* _Work item_:
Write out the text of every line in the material below verbatim, omitting the pictures.

[[ Task material open ]]

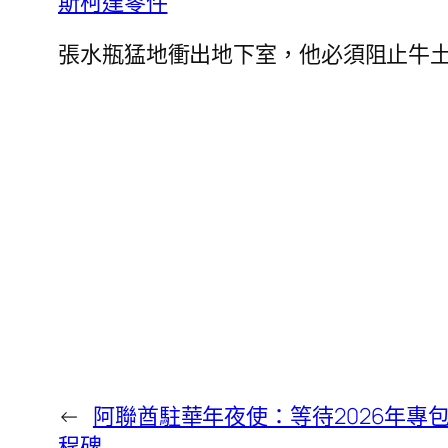
斯柯達零件
張水瓶猛地衝出地下室，他必須阻止牛
←
阿聯酋駐華年夜使：等待2026年專
程碑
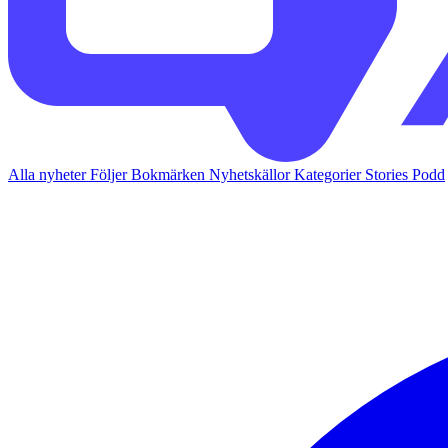
Alla nyheter
Följer
Bokmärken
Nyhetskällor
Kategorier
Stories
Podd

[[ Task material closed ]]

* _Result for this exercise_:
斯柯達零件
張水瓶猛地衝出地下室，他必須阻止牛
←
阿聯酋駐華年夜使：等待2026年專
程碑
Alla nyheter
Följer
Bokmärken
Nyhetskällor
Kategorier
Stories
Podd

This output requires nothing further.